_RECORDED DATA_:
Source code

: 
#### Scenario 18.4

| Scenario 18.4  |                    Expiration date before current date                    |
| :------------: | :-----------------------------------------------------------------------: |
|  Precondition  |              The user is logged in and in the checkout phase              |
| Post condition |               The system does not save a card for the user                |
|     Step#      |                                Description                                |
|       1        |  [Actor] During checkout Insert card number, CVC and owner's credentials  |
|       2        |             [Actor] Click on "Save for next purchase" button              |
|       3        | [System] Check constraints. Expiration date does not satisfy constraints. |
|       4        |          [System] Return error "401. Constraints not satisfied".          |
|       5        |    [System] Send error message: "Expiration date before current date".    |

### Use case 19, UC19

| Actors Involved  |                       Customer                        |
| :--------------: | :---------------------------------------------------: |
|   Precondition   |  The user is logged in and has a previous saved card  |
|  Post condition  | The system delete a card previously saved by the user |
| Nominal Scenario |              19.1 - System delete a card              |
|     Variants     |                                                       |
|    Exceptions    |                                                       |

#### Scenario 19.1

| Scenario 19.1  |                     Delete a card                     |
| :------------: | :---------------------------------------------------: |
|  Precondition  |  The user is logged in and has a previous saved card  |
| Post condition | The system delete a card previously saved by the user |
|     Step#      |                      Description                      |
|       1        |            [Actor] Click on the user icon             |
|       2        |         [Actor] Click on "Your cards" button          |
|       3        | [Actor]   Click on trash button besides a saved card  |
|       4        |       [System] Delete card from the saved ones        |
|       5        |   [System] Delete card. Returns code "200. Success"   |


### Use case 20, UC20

_WORK TO COMPLETE_: Considering only the material above, set down every line from the one with "### Use case 19, UC19" to the one with "#### Scenario 19.1", inclusive, exactly as written.

_OUTPUT FOR THIS TASK_:
### Use case 19, UC19

| Actors Involved  |                       Customer                        |
| :--------------: | :---------------------------------------------------: |
|   Precondition   |  The user is logged in and has a previous saved card  |
|  Post condition  | The system delete a card previously saved by the user |
| Nominal Scenario |              19.1 - System delete a card              |
|     Variants     |                                                       |
|    Exceptions    |                                                       |

#### Scenario 19.1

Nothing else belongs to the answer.